What Do You Get From Drunks?
I’m not ashamed to say that I’ve been reading Conversations with Richard Wilbur. Maybe I’m a little ashamed. Regardless, I will now regale you with Richard Wilbur quotes. Please don’t despise me too terribly much.
”The drug experience is shadow-boxing, and the business of the poet is to be confronting, with his imagination, these solid objects here.”
“[I]n the poetry of this school [the New York School] generally you find a hidden sentimentalism–they all think childhood was the best of times; there’s no sadder sound in nature than the sound of a running-down nursery music box.”
“I don’t care much for confessional poetry when it is just the sort of whining you get at a bar from drunks.”

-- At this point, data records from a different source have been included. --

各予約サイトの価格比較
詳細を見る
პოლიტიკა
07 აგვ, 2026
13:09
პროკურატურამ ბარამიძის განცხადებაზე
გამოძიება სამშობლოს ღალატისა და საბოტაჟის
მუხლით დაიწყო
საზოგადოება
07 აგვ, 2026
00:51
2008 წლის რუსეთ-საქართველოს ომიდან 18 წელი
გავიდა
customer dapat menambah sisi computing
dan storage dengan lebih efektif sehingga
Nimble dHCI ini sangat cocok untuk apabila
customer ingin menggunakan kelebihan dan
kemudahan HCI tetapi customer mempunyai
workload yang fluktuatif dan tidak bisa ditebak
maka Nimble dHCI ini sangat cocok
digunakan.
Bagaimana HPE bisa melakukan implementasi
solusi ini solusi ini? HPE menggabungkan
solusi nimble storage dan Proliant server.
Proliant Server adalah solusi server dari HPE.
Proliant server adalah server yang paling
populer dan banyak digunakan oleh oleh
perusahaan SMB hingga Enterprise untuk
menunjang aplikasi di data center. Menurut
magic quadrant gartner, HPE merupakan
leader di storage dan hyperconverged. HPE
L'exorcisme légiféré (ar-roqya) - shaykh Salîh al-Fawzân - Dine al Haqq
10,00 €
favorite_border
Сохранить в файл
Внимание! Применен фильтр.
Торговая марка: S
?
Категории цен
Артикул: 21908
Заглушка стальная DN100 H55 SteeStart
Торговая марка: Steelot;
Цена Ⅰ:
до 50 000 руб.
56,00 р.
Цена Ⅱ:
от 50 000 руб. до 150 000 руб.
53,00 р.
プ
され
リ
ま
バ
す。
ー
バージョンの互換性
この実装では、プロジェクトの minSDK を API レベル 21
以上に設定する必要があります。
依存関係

And, of course, an obligatory quote on form, the length of which probably reveals something about my character:
“If I say hook-book to you, it’s not the same as if I said brush-stadium. There’s some kind of implicit, magical demand made on you by the fact that hook and book sound a bit alike, and your mind starts trying to pull them together in some way or the other…. There are certain kinds of control that you can’t have [in free verse]…. There’s an example–I hope I can quote it properly–a poem of Gerard Manley Hopkins’, one of his terrible sonnets. It begins, ‘No worse, there is none. Pitched past pitch of grief;/ More pangs will, schooled at forepangs, wilder wring./ Comforter, where, where is your comforting./ Mary, mother of us, where is thy relief?’ Notice the relationship between that ‘wilder wring’ in the second line and that ‘comforting’ in the third. The ‘wring’ is a very hard rhyme, and ‘comforting’ breaks off, and it tells you where to break your voice. It almost lets your voice crack at the end of the third line. There’s the kind of accurate music that a fine user of rhyme can force.”
Granted, I had to go through a lot of interviews to find those three gems of snark, but — oh! — wasn’t it all worth it?